Lands have been reserved by the Allotment Commissioners for the use of the inhabitants of Mansfield as recreation grounds, &c, as follows:— 1854. A piece of land known as the "Race Course," situate between the Southwell main road and the Eakring Road, together with a number of smaller pieces of land in the immediate neighbourhood, comprising in all about thirty-six acres. These were allotted to the Duke of Portland under the Act of 1854, with a right of user by the inhabitants of Mansfield as a public recreation ground. A plot of ground, containing about two acres, near what is known as Thompson's Grave, situate off the Southwell Road, was allotted to Brunt's Trustees, with a right of user by the inhabitants of Mansfield as a public recreation ground. In the year 1880, the Commissioners leased from the Duke of Portland a piece of land on the Nottingham Road, containing nearly four acres, for a term of twenty-one years, at a rent of £10 per annum for the purpose of a public recreation ground; and another piece of land, about the same size, in Bancroft Lane, is rented at £14 per annum for a similar purpose. This land is the property of Mrs. Redgate. These grounds are greatly appreciated by the youth of the town, who spend their leisure hours here playing the various out-door games popular in the district. The grounds at a distance from the town are not so much frequented by the young as are those in the town.


The cattle market was formerly held in Westgate, in the neighbourhood of the Old Cross; but such an intolerable nuisance did it at length become that at length the manorial rights were purchased, and in the course of time a piece of land was obtained on the Nottingham Road costing £ 1,700. Here were erected pens, a lodge, settling rooms, a place for the sale of refreshments, and other conveniences. This was opened in 1877, and is one of the greatest improvements effected by the Improvement Commissioners. Before the market was removed, however, there was great opposition, and a number of comic skits were published, some of them full of merit.

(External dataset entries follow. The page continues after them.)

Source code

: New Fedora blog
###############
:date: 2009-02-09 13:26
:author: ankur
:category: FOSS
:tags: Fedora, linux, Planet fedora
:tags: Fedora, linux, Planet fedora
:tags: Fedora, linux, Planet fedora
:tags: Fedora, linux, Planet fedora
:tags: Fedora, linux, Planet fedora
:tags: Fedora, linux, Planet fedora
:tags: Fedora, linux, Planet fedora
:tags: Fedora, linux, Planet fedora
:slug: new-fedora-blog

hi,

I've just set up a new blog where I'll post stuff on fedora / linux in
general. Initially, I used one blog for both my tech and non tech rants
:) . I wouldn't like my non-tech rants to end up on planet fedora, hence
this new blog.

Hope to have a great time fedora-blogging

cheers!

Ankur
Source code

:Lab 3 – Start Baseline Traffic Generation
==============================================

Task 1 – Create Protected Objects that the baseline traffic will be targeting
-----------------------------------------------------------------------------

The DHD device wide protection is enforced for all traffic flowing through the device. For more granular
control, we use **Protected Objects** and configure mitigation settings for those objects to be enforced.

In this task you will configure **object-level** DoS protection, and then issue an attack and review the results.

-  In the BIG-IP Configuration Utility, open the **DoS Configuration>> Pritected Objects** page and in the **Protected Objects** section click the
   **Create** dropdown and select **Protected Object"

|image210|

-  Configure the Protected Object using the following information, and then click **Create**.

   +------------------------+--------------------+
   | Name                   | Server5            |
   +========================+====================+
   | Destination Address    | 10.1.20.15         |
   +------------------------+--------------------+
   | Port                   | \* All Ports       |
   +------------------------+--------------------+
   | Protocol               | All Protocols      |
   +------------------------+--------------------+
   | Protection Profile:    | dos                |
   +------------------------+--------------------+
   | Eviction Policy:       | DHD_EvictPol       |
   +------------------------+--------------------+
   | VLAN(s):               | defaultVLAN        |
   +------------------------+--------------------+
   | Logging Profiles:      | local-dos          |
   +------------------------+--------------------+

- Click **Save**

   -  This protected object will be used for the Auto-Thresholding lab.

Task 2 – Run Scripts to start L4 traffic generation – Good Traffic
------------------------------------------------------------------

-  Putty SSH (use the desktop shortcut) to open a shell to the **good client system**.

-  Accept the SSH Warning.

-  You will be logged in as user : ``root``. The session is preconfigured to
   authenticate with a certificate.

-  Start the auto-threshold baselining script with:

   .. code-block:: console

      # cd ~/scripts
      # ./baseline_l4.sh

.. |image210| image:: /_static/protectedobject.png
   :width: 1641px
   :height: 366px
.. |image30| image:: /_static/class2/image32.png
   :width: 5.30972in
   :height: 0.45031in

Mansfield possesses an efficient fire brigade, furnished with all suitable appliances for extinguishing fires and saving life. Happily these are not often needed, fires of a serious character seldom occurring in the town. The engine-house and the captain of the Fire Brigade are in telephonic communication with the Police Station, so that warning of fire is given without delay as soon as received.


On the 28th of October, 1891, a Free Public Reading Room and Library was opened in the Mansfield Corn Exchange by Mr. J. Potter Briscoe, chief librarian of the Nottingham Public Free Libraries, in the presence of a very large gathering. This institution is due to the untiring exertions of Mr. G. H. Hibbert, provisional mayor, to whom Mansfield also owes its Charter of Incorporation. The first application for a book was handed in, the evening the library was opened, by the author of this work.